Low-carb pasta brand Carbe Diem, a G-Works product, is still on the schedule to appear at the nation's largest food trade show, Expo West, this week. But Kristen Harvey — who became managing director of 301 Inc. last fall after Johnny Tran left to pursue his own startup — had a Startup CPG-hosted webinar with food entrepreneurs this past Thursday abruptly canceled amid General Mills' shifting strategy.

Beyond Carbe Diem, other G-Works brands include low-sugar snack-maker Good Measure and the short-lived Bold Cultr, which made lactose-free dairy products.

Current 301 Inc. investments include PetPlate (a meal-delivery service for dogs), pollination tracking firm Bee Hero and meat-free startup Everything Legendary. The most recent investment was in Keychain, a supply-chain company, late last year.
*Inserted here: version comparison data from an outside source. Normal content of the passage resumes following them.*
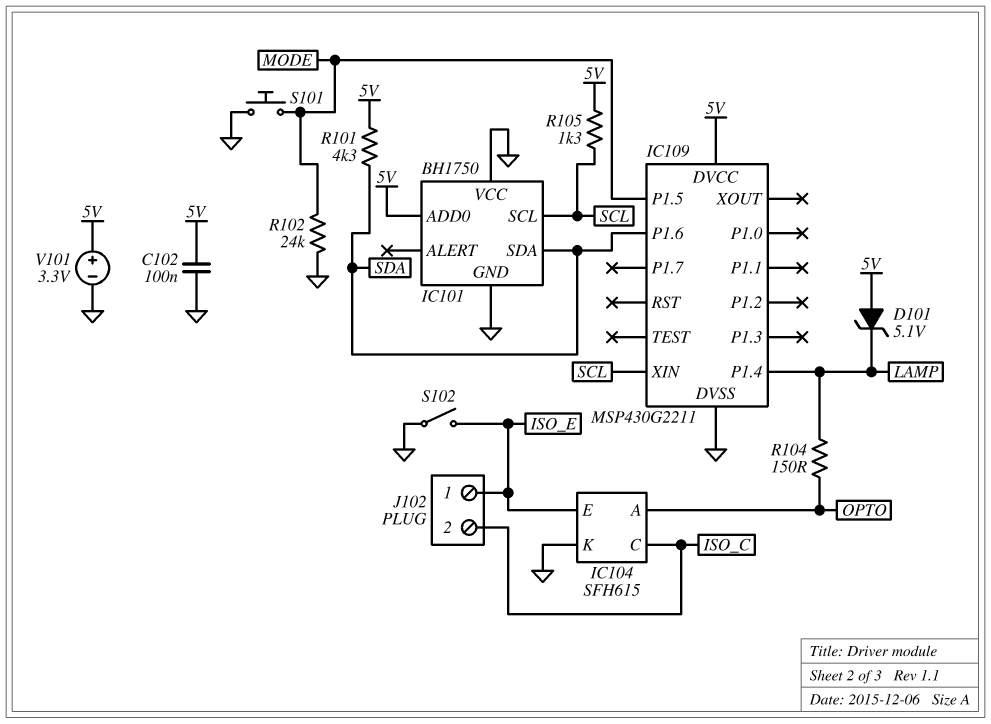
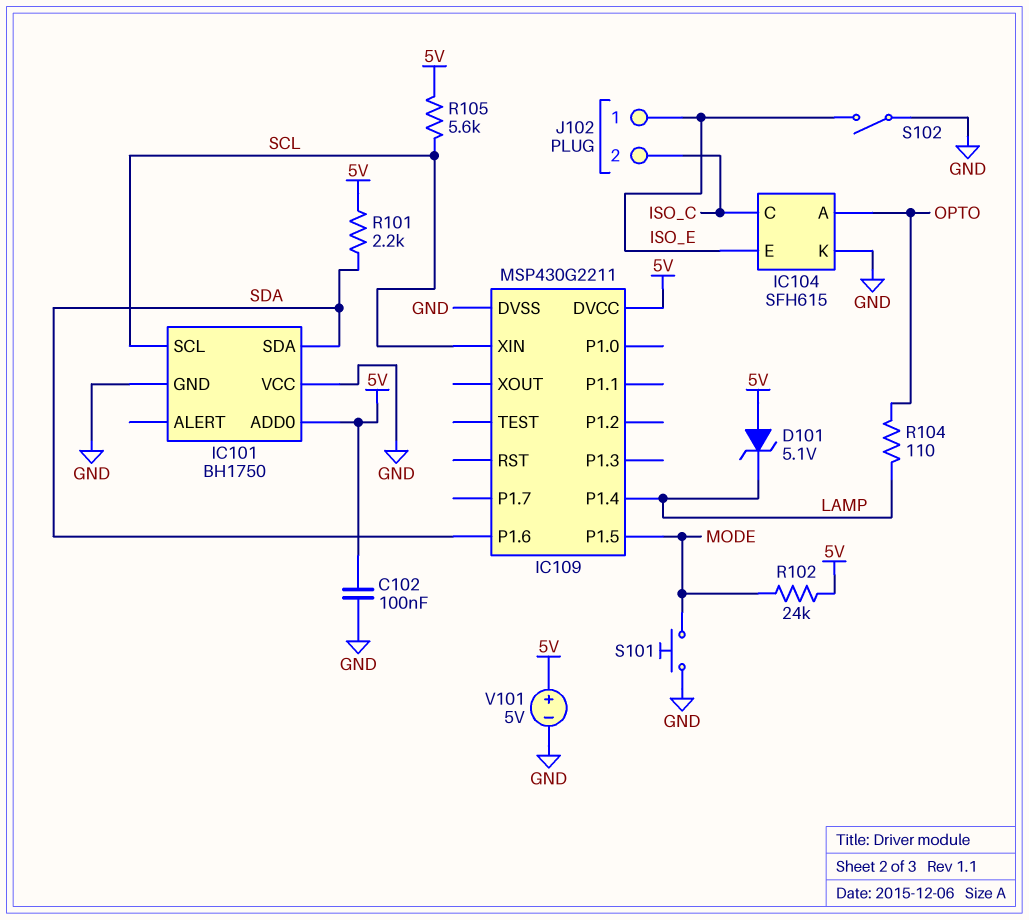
R101: 4.3k (5V, SDA) -> 2.2k (5V, SDA)
R102: 24k (GND, MODE) -> 24k (5V, MODE)
R104: 150 (LAMP, OPTO) -> 110 (LAMP, OPTO)
R105: 1.3k (5V, SCL) -> 5.6k (5V, SCL)
V101: 3.3V (plus 5V, minus GND) -> 5V (plus 5V, minus GND)

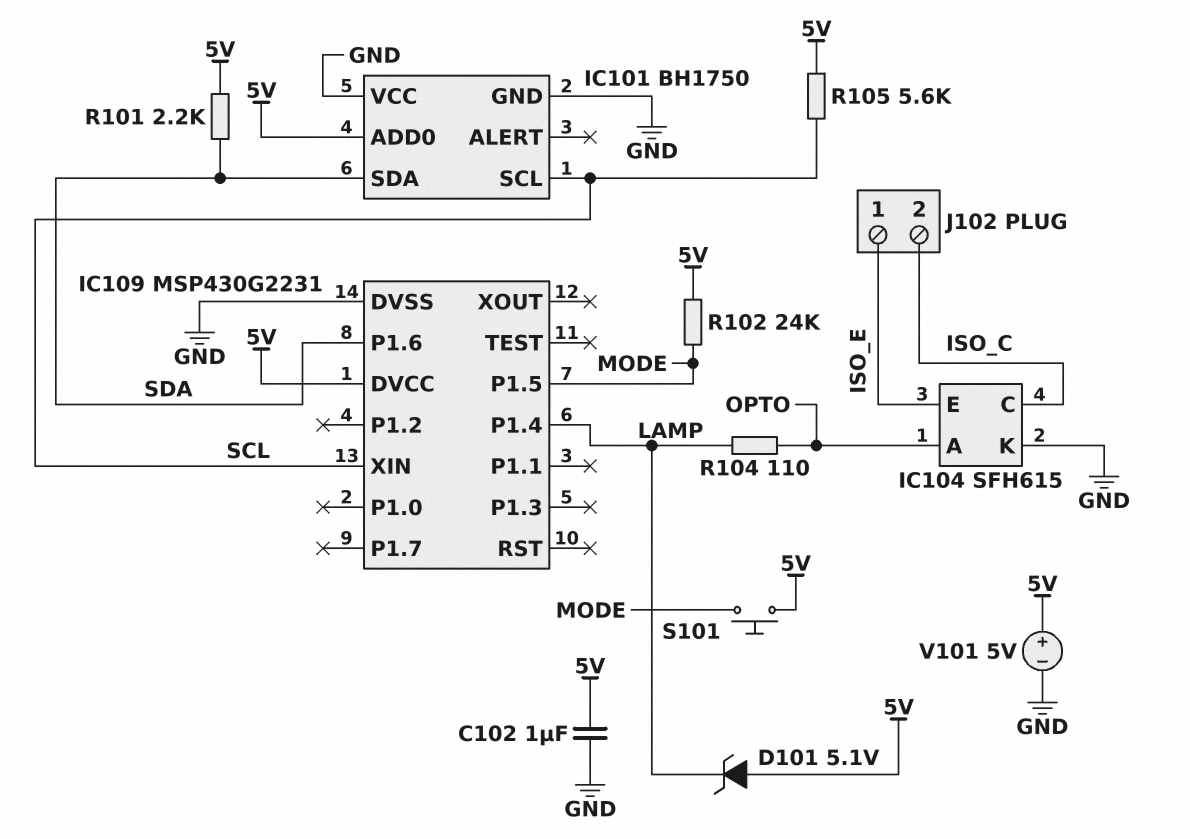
C102: 100nF (5V, GND) -> 1uF (5V, GND)
IC109: MSP430G2211 -> MSP430G2231
S101: button (GND, MODE) -> button (5V, MODE)
S102: switch (GND, ISO_E) -> none

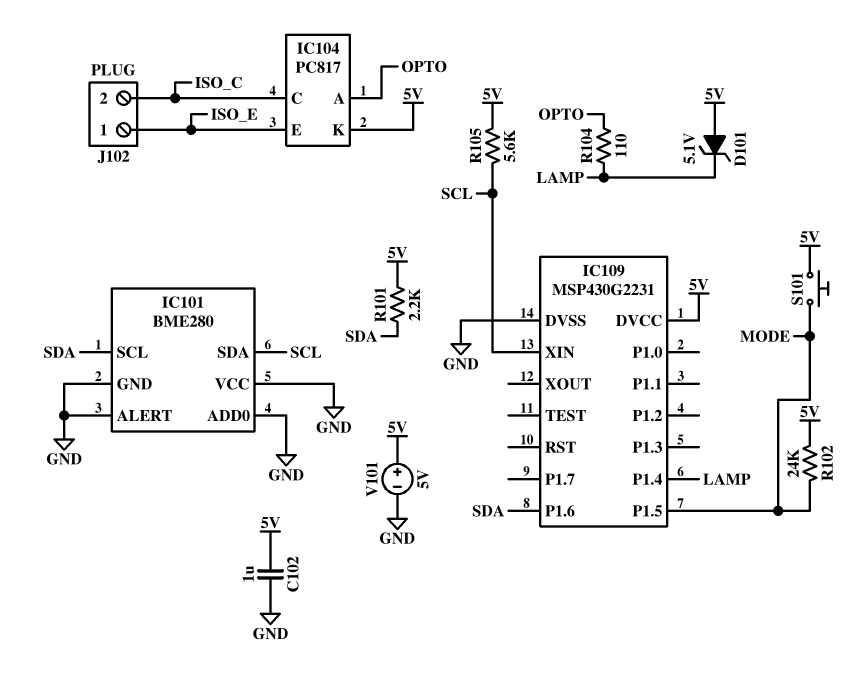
IC101: BH1750 -> BME280
IC101 pin ADD0: 5V -> GND
IC101 pin ALERT: none -> GND
IC101 pin SCL: SCL -> SDA
IC101 pin SDA: SDA -> SCL
IC104: SFH615 -> PC817
IC104 pin K: GND -> 5V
Company leaders told the division in a meeting last week that headwinds in the broader food industry necessitated the closure of the in-house incubator, a source said.

Toopan Bagchi, a PepsiCo and Quaker Oats veteran who now runs Starship Advisors, said he has seen the innovation pendulum swing like this before.

"I think what you find at large companies, the internal innovation is always challenged," he said. "It never gets big enough to move the needle fast enough."

Already, G-Works and 301 Inc. have bounced around from a "disruptive growth" team to the Gold Medal Ventures umbrella in recent years. Gold Medal Ventures kicked off in 2023 and focuses on "growth equity."

General Mills is facing pressure to cut costs as it and other food companies struggle to deliver consistent growth. Analysts are predicting General Mills might lower its financial outlook when it announces its quarterly earnings later this month.

"You need a healthy core, and it makes sense to focus there first," Bagchi said. "The rest is icing on the cake."

General Mills did not give further details about the new strategic growth office.

"Innovation is central to our Accelerate strategy," Walker said in the statement, referring to the company's five-year-old corporate strategy.

Just last month, CEO Jeff Harmening touted the company's innovation achievements, though he largely highlighted new iterations of the company's existing billion-dollar brands like Cheerios and Old El Paso.

"We've been able to step up our contribution from innovation in recent years, including net sales from new product innovation up nearly 20% so far this year," Harmening said at an investor conference. "And we're excited about our innovation pipeline, including several launches that have the potential to be significant growth contributions."